Using El Capitan Systems: Memory Management

There are many complications that can arise from incorrect memory allocations, particularly when sharing memory between CPU and GPU processes. The recommendations below have given most users the best performance outcomes.

Memory Limits

The MI300A APU consists of 128 GB of unified HBM3 to be used by OS services, runtimes, and user applications. The following are the recommended guidelines on how much memory is safe to use by user applications.

SPX mode (1 GPU / APU) - 118 GB / GPU
CPX mode (6 GPUs / APU) - 18 GB / GPU

Note that it is possible to exceed these soft limits by a few GB, but this is application-dependent, and doing so will increase the probability of triggering out-of-memory errors (OOM). Conversely, some applications may exhibit patterns where runtimes require more memory, and lower limits need to be considered.

Sharing CPU Memory Allocations

While CPUs and GPUs share a memory space, CPU-based memory allocations will not automatically map onto the GPU. By setting the environment variable HSA_XNACK=1, CPU pages will page-fault onto the GPU (with slight overhead).

Please note that the CPU defaults to a 4 KB page size, which can cause a 15% performance overhead on the GPU (due to the GPU TLB size).

Note also that for GPU-aware MPI to perform best in unified memory mode (HSA_XNACK=1), buffers passed to MPI, including in OpenMP offload clauses, should be allocated on the GPU with 2 MB huge pages.

Using Huge Pages

There are two main Linux kernel mechanisms for supporting allocations with huge pages:

Transparent Huge Pages (THP): The Linux kernel automatically and dynamically manages the use of huge pages for large, contiguous memory areas.
HugeTLB: A Linux kernel feature that requires allocators to explicitly use particular properties or flags to support static huge pages

Both THP and HugeTLB can be used together as they provide huge pages at different layers of the memory management unit.

GPU 2 MB Huge Pages

The MI300A GPUs perform best with 2 MB pages and require that pages touched by the GPU are mapped into the GPU. To maximize performance, applications should use device allocators to allocate memory and ensure that 2 MB pages are properly mapped.

RECORD EXCERPTS |
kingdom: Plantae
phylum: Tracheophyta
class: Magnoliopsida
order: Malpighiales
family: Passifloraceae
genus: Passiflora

INSTRUCTIONS |
1) In the memory management page, change "HugeTLB" to "hugetlbfs" and give the passage between "Note also that" and "memory management unit.", inclusive.
2) What section headings does the memory management page contain, not counting its title?

EXERCISE SOLUTIONS |
1)
Note also that for GPU-aware MPI to perform best in unified memory mode (HSA_XNACK=1), buffers passed to MPI, including in OpenMP offload clauses, should be allocated on the GPU with 2 MB huge pages.

Using Huge Pages

There are two main Linux kernel mechanisms for supporting allocations with huge pages:

Transparent Huge Pages (THP): The Linux kernel automatically and dynamically manages the use of huge pages for large, contiguous memory areas.
hugetlbfs: A Linux kernel feature that requires allocators to explicitly use particular properties or flags to support static huge pages

Both THP and hugetlbfs can be used together as they provide huge pages at different layers of the memory management unit.

2)
Memory Limits
Sharing CPU Memory Allocations
Using Huge Pages
GPU 2 MB Huge Pages